SYDNEY (Yonhap News) ― A South Korean student staying in Melbourne was severely wounded after being assaulted by a group of Australian adolescents there, consular officials said Wednesday.
The 33-year-old South Korean man surnamed Chang was attacked on Sep. 27 at a park near his school in the southern Australian city by several local teenagers, who cut off a joint of his little finger and broke his left arm, according to the officials.
“When I was sitting in the park with my friend, more than 10 white teenagers came to me and asked for money and cigarettes. As I said no and was trying to leave, they flew at me and violently beat me with weapons,” Chang said. “One of them hurled racially discriminating insults at me.”
After losing consciousness, he was taken to a nearby hospital and underwent emergency surgery, he said.

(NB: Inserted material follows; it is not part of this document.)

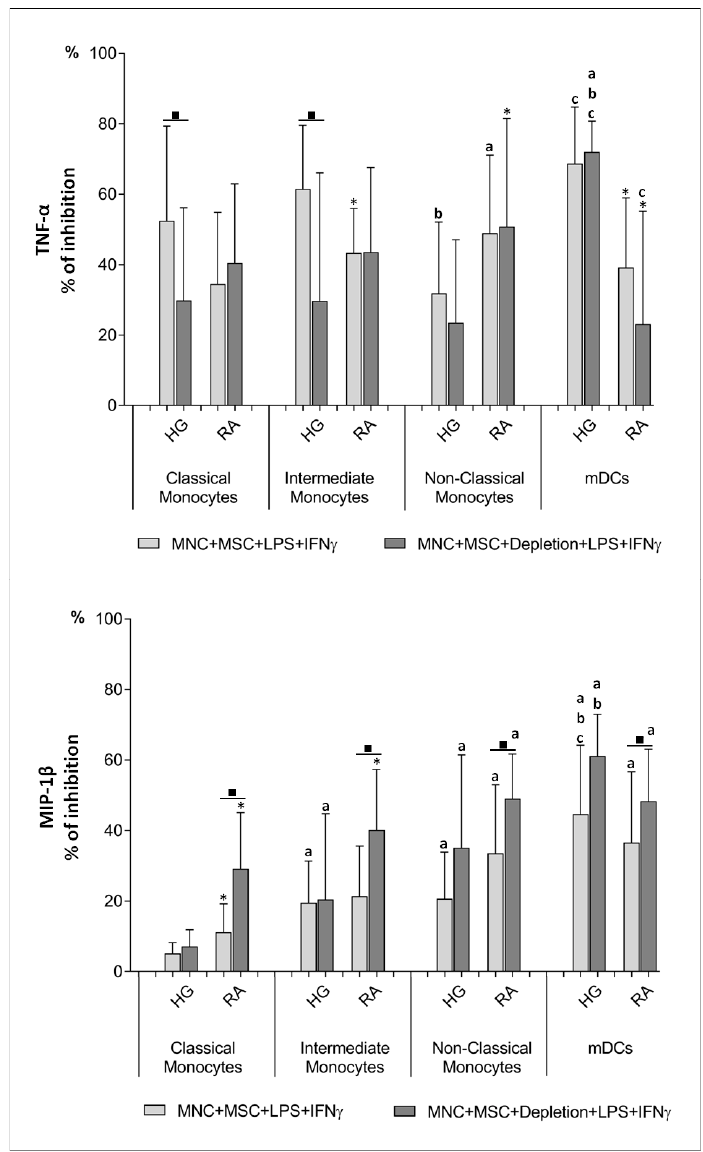
Figure 5. Percentage of BM-MSC-derived inhibition of TNF- α and MIP-1 β protein production, by monocytes and mDCs, from RA patients and healthy individuals. Percentage of the inhibition (mean ± standard deviation), mediated by BM-MSCs, on the percentage of TNF- α - and MIP-1 β -producing monocytes and mDCs, evaluated either when BM-MSCs were in the cell culture during PBMCs’ activation with LPS and IFN γ , or when BM-MSCs were removed from the cell culture immediately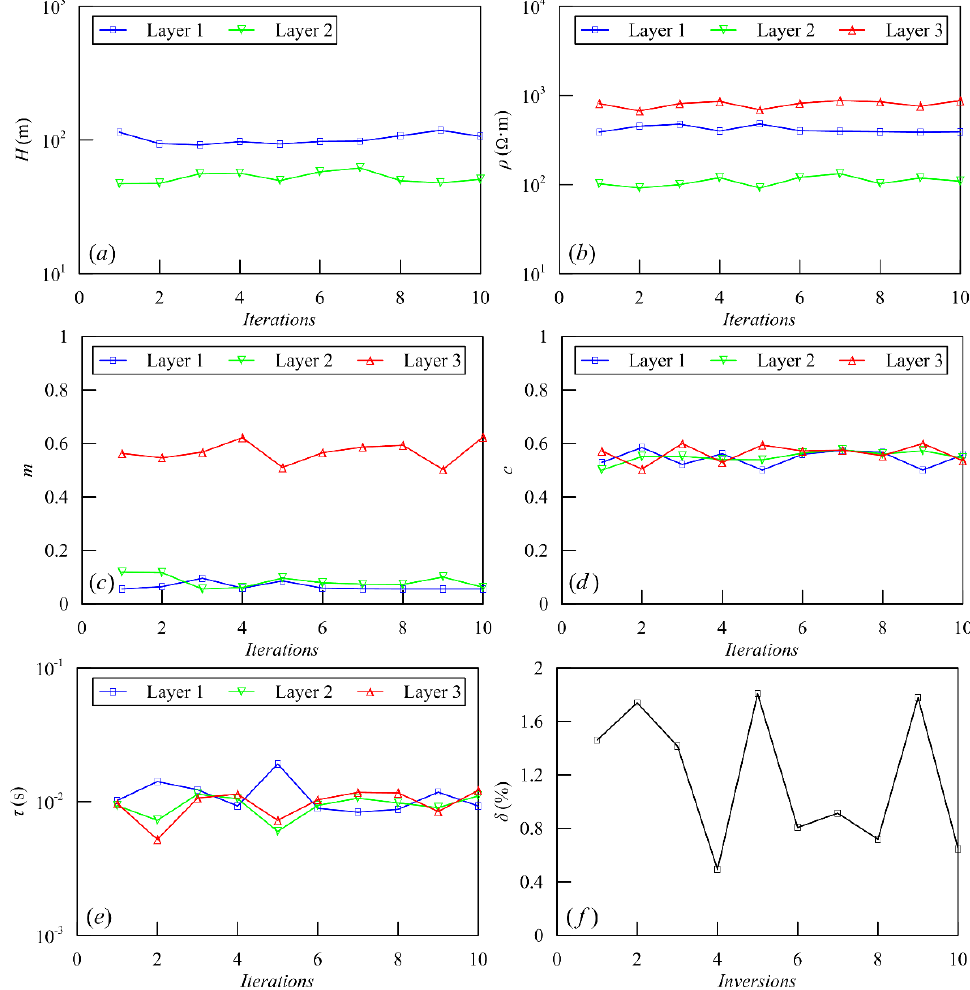
Figure 6. The inversion parameters of Model 3 using dual source. ( a ) The layer thickness; ( b ) The resistivity; ( c ) The chargeability; ( d ) The frequency exponent; ( e ) The time constant; ( f ) The relative fitting error.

He has been staying in Australia since July to attend a technical school there.
“I’ve heard of racial discrimination in this country, but I’ve never thought of being victimized by this kind of attack in the early evening at a park in the center of the city,” he said.
South Korea’s consular office in Melbourne said it has been “trying to find exactly what happened to him and help him in every aspect.”
The Australian police and officials in charge of the case were not immediately available for comment, while Chang said the Australian authorities “regarded the case not as a racist attack but as simple juvenile delinquency.”